▶ **Objective**
How many lines of the records below contain the string "style", counting only matches with the same capitalization? Reply with the number alone.
## START Information shown
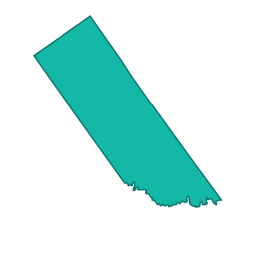 outline of Kane, Utah, United States of America, rotated 54°
{"feature_id": "52423323B18602479279473", "entity_name": "Kane", "entity_type": "district", "adm_level": 2, "iso_a3": "USA", "parent_name": "United States of America", "parent_adm1": "Utah", "projection": "orthographic", "projection_center": [-111.142, 37.272], "detail": "fine", "context": "isolated", "style": "filled", "palette": "teal", "viewbox_px": 256, "rotation_deg": 54, "n_neighbors": 0, "source": "geoboundaries", "source_scale": "gbopen_adm2", "svg_char_len": 2072}
<svg xmlns="http://www.w3.org/2000/svg" viewBox="0 0 256 256"><g transform="rotate(54 128 128)"><path d="M50.6,162.1L67.7,162.3L68.9,162.3L164.2,163.0L164.9,163.0L170.5,163.1L171.9,161.1L173.3,160.8L173.9,161.5L175.0,161.5L174.9,160.5L175.6,159.3L176.5,158.9L177.1,158.4L176.1,157.7L175.1,156.6L175.1,155.4L175.4,154.8L176.5,155.3L177.4,155.8L179.3,157.0L180.2,159.3L180.5,159.9L181.9,160.2L182.3,159.2L182.1,157.7L181.7,157.6L180.8,157.0L181.0,156.1L181.4,155.1L182.7,155.0L183.0,155.7L183.5,156.1L183.9,156.0L185.8,153.5L187.5,150.7L188.4,150.1L189.6,150.3L190.2,151.1L191.3,152.0L192.6,150.9L192.9,150.2L194.1,149.8L195.2,150.1L197.6,150.2L198.4,150.0L199.4,149.6L199.8,150.2L200.6,150.7L201.4,149.7L204.1,148.9L205.7,149.1L206.7,149.2L207.4,148.8L207.5,147.9L207.4,147.5L207.8,147.1L208.4,147.2L209.0,147.4L210.0,147.4L210.5,146.5L210.5,145.5L210.3,144.4L211.4,144.3L211.9,144.5L212.8,143.7L213.1,142.3L213.3,141.4L214.1,140.7L214.9,140.9L215.6,141.1L216.0,140.3L216.0,139.6L216.7,138.5L216.9,137.1L216.4,136.4L216.8,135.5L217.7,135.0L218.3,134.1L218.2,133.3L217.7,132.6L217.4,131.4L217.9,131.2L218.8,130.9L219.7,130.4L219.3,129.3L219.3,126.5L221.4,126.0L222.2,124.0L221.7,122.9L220.8,122.3L219.3,121.9L218.6,120.7L219.0,119.1L220.2,119.2L222.0,120.5L223.5,121.3L225.0,122.4L227.4,122.3L228.9,121.4L229.7,121.1L230.3,120.3L230.3,119.4L231.2,119.0L231.7,119.6L232.4,118.8L232.6,117.6L233.4,116.9L233.2,115.6L232.4,115.0L231.6,114.2L230.6,112.9L230.5,112.3L231.3,111.7L232.2,112.0L233.5,112.7L234.7,111.8L235.1,111.1L235.5,109.8L235.8,109.0L235.2,107.9L233.8,108.2L232.1,106.8L231.1,105.7L231.0,105.4L231.4,105.0L232.2,105.1L232.9,105.3L233.3,104.3L233.3,103.5L234.0,102.3L236.2,102.3L239.6,102.7L241.1,102.0L241.8,101.8L241.6,101.0L240.9,100.7L239.8,100.7L239.1,100.1L239.2,99.5L239.6,97.1L240.7,95.5L241.1,94.7L205.7,94.9L204.5,95.0L124.1,94.8L121.3,95.3L89.0,94.9L69.4,93.8L37.1,93.3L15.3,92.9L15.2,98.4L14.7,125.6L14.9,126.0L14.2,161.5L21.3,161.7L43.4,162.0L48.6,162.1L50.0,162.1L50.4,162.1L50.6,162.1Z" fill="#14b8a6" stroke="#0f766e" stroke-width="1.5"/></g></svg>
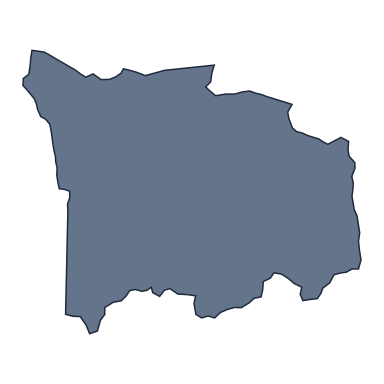 the district of Ibicaraí, Bahia, Brazil
{"feature_id": "56859067B48342412707100", "entity_name": "Ibicaraí", "entity_type": "district", "adm_level": 2, "iso_a3": "BRA", "parent_name": "Brazil", "parent_adm1": "Bahia", "projection": "mercator", "projection_center": [-39.566, -14.85], "detail": "fine", "context": "isolated", "style": "filled", "palette": "slate", "viewbox_px": 384, "rotation_deg": 0, "n_neighbors": 0, "source": "geoboundaries", "source_scale": "gbopen_adm2", "svg_char_len": 1781}
<svg xmlns="http://www.w3.org/2000/svg" viewBox="0 0 384 384"><path d="M32.0,50.3L30.8,57.8L30.2,64.8L28.8,74.3L23.3,78.5L23.0,85.6L26.6,89.4L34.3,98.8L36.4,103.9L37.5,109.2L40.8,116.6L45.6,119.2L49.7,124.1L51.0,130.1L52.1,137.5L53.0,144.6L54.0,150.6L55.4,156.3L55.7,161.9L57.1,167.9L56.8,175.3L58.0,183.0L59.3,188.8L64.3,189.3L69.6,191.2L69.8,197.5L67.5,204.1L67.9,209.3L65.6,314.3L73.1,316.3L80.3,316.6L86.3,325.4L89.6,333.7L97.4,331.1L100.4,320.3L104.8,314.4L104.8,307.5L113.2,302.3L121.3,300.8L126.4,295.7L129.7,290.6L135.3,289.5L141.9,291.3L146.8,290.4L151.3,287.3L152.7,292.6L159.6,296.4L164.5,290.1L170.0,288.7L177.9,294.1L187.3,294.6L195.6,295.8L194.0,303.5L195.9,314.4L201.6,317.9L208.2,316.0L214.6,317.9L220.6,312.4L227.6,309.4L234.4,307.5L241.3,307.7L249.2,302.8L254.1,298.3L261.1,296.9L262.7,289.8L263.3,281.5L270.4,278.1L274.0,272.8L281.7,274.2L288.6,278.7L294.1,283.5L301.8,287.2L300.2,294.1L302.8,300.6L309.8,299.5L317.4,298.6L320.9,293.3L322.8,288.1L329.6,283.0L334.0,274.8L340.3,273.0L346.2,272.2L352.0,269.0L358.5,269.0L361.0,259.9L359.4,249.9L358.5,241.3L359.7,232.9L358.5,225.4L357.1,216.1L354.3,209.8L353.0,202.4L352.0,196.1L353.0,188.2L353.2,182.7L351.8,176.4L355.0,168.2L354.8,162.6L349.2,156.3L348.0,150.0L348.6,141.4L340.9,137.4L334.6,140.8L327.9,144.3L322.8,141.7L318.6,138.8L313.7,137.4L307.3,135.4L302.3,133.0L296.8,131.7L292.4,127.9L288.9,118.6L287.7,112.1L292.1,104.4L266.6,96.5L261.3,94.5L256.4,93.4L249.7,91.0L242.6,91.9L234.4,94.1L225.6,94.1L215.6,95.7L209.6,90.7L205.7,86.8L210.7,81.9L211.8,73.1L214.3,65.1L189.8,67.7L164.7,70.3L145.4,75.6L136.6,72.3L129.0,70.1L123.5,68.8L121.0,73.2L115.5,77.0L109.4,79.4L101.1,79.6L93.0,73.9L85.8,77.2L80.5,73.9L75.3,70.0L57.4,59.7L44.5,52.1L32.0,50.3Z" fill="#64748b" stroke="#1e293b" stroke-width="1.5"/></svg>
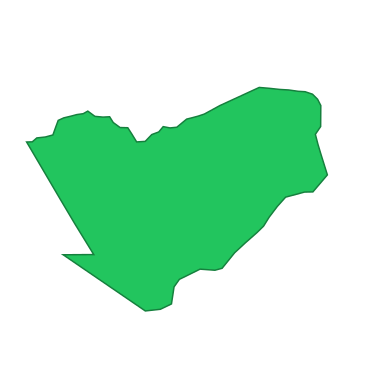 the district of Cacimbas, Paraíba, Brazil, rotated 165°
{"feature_id": "56859067B37855535348821", "entity_name": "Cacimbas", "entity_type": "district", "adm_level": 2, "iso_a3": "BRA", "parent_name": "Brazil", "parent_adm1": "Paraíba", "projection": "robinson", "projection_center": [-37.096, -7.206], "detail": "fine", "context": "isolated", "style": "filled", "palette": "green", "viewbox_px": 384, "rotation_deg": 165, "n_neighbors": 0, "source": "geoboundaries", "source_scale": "gbopen_adm2", "svg_char_len": 968}
<svg xmlns="http://www.w3.org/2000/svg" viewBox="0 0 384 384"><g transform="rotate(165 192 192)"><path d="M45.2,242.2L46.7,249.1L50.3,255.3L56.8,259.6L63.4,261.8L72.1,265.5L80.8,268.4L90.6,272.2L100.0,275.6L142.6,268.3L159.9,264.1L166.5,263.7L172.9,263.7L178.3,263.8L184.0,261.2L189.9,258.5L196.7,259.6L202.9,262.6L208.6,258.6L216.0,257.9L224.1,253.0L232.5,254.7L235.1,263.5L237.4,270.7L244.8,272.9L250.1,279.5L252.1,286.0L258.6,287.4L266.2,290.2L271.7,297.1L276.8,295.8L283.2,296.6L289.3,296.6L296.7,296.8L302.7,295.8L306.6,290.3L311.6,283.1L319.5,283.1L327.9,284.4L333.3,281.8L338.8,283.1L321.1,219.0L313.4,191.6L303.1,157.0L332.7,164.7L267.9,89.2L252.9,86.9L240.8,89.2L233.9,105.0L226.8,110.9L204.2,115.4L190.1,110.5L182.7,110.5L166.5,122.3L153.6,129.1L139.7,136.0L131.7,140.5L124.0,147.7L113.3,156.0L102.9,162.8L83.3,162.8L75.2,160.8L56.8,173.5L57.7,195.6L58.0,205.6L57.9,215.8L50.8,221.9L45.2,242.2Z" fill="#22c55e" stroke="#15803d" stroke-width="1.5"/></g></svg>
## END Information shown
▶ **Response for this exercise**
3